**Questions sur le corpus**
(A) Citez le texte depuis « DEMANDEUR SUR RENVOI » jusqu'à « juridictionnelle de AIX-EN-PROVENCE) » inclus.
(B) Répondez par oui ou par non pour dire si le texte confirme chacune de ces affirmations, en citant à chaque fois les mots du texte qui tranchent : (i) la Cour de cassation a rendu son arrêt le 6 mars 2012 ; (ii) le demandeur sur renvoi de cassation plaide lui-même sa cause ; (iii) la défenderesse sur renvoi de cassation bénéficie d'une aide juridictionnelle partielle.

**Texte**
COUR D'APPEL D'AIX EN PROVENCE
11e Chambre B
ARRET SUR RENVOI DE CASSATION
ARRÊT AU FOND
DU 24 JANVIER 2013
N°2013/40
Rôle N° 12/05711
[M] [Y]
C/
[P] [N]
Grosse délivrée
le :
à : COHEN
MAGNAN
Arrêt en date du 24 Janvier 2013 prononcé sur saisine de la Cour suite à l'arrêt rendu par la Cour de Cassation le 6 mars 2012, qui a cassé et annulé l'arrêt n° 11/100 rendu le 25 février 2011 par la Cour d'Appel d'AIX EN PROVENCE (11°Chambre A).
DEMANDEUR SUR RENVOI DE CASSATION
Monsieur [M] [Y]
né le [Date naissance 1] 1923 à [Localité 6]
de nationalité Française,
demeurant [Adresse 2]
représenté par la SCP COHEN L ET H GUEDJ, avocats au barreau d'AIX-EN-PROVENCE,
plaidant par Me Pierre BELLAIS, avocat au barreau de MARSEILLE
DEFENDERESSE SUR RENVOI DE CASSATION
Madame [P] [N]
(bénéficie d'une aide juridictionnelle Totale numéro 2012/4495 du 25/04/2012 accordée par le bureau d'aide juridictionnelle de AIX-EN-PROVENCE)

**Données de l'exercice**
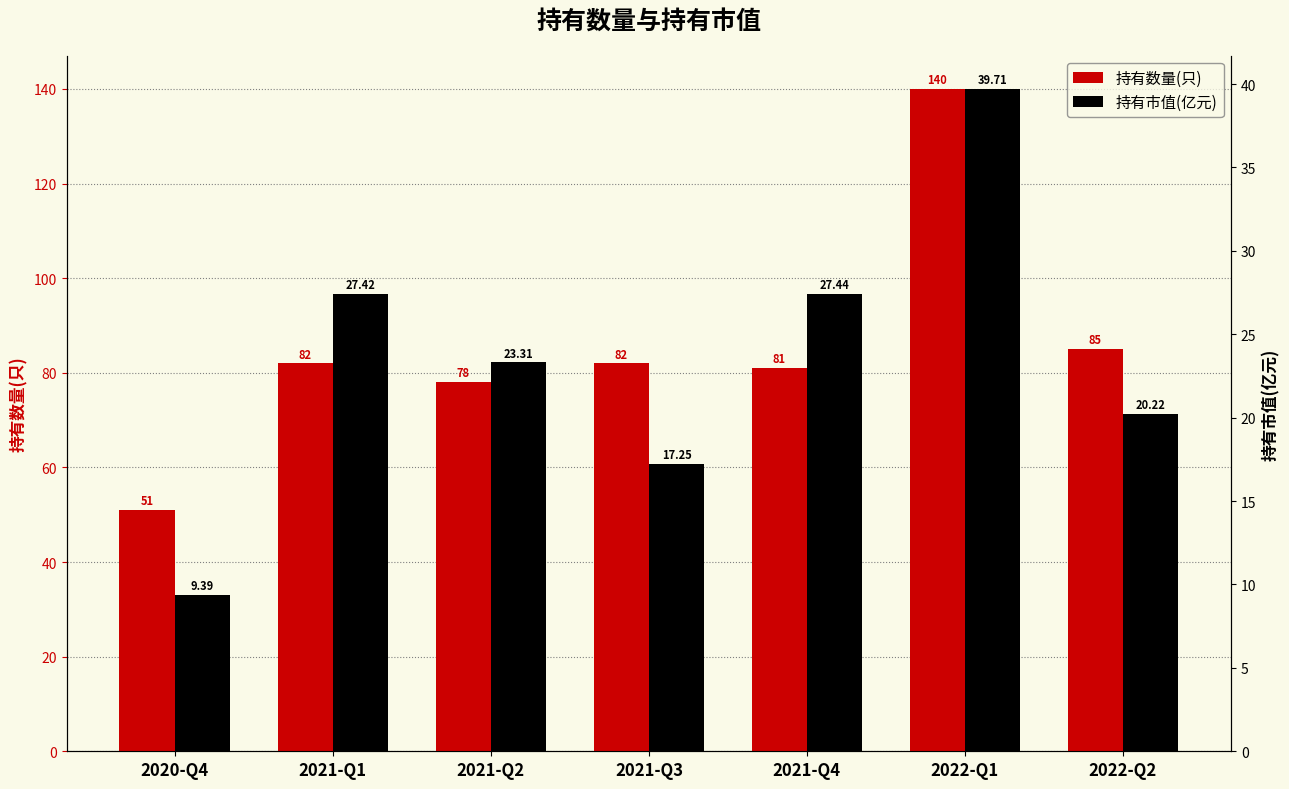

True or false: 持有数量(只) has a value of 119.2 at 2021-Q4.

False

**Corrigé**
(A)
DEMANDEUR SUR RENVOI DE CASSATION
Monsieur [M] [Y]
né le [Date naissance 1] 1923 à [Localité 6]
de nationalité Française,
demeurant [Adresse 2]
représenté par la SCP COHEN L ET H GUEDJ, avocats au barreau d'AIX-EN-PROVENCE,
plaidant par Me Pierre BELLAIS, avocat au barreau de MARSEILLE
DEFENDERESSE SUR RENVOI DE CASSATION
Madame [P] [N]
(bénéficie d'une aide juridictionnelle Totale numéro 2012/4495 du 25/04/2012 accordée par le bureau d'aide juridictionnelle de AIX-EN-PROVENCE)

(B)
(i) Oui : « suite à l'arrêt rendu par la Cour de Cassation le 6 mars 2012 ».
(ii) Non : « plaidant par Me Pierre BELLAIS, avocat au barreau de MARSEILLE ».
(iii) Non : « bénéficie d'une aide juridictionnelle Totale ».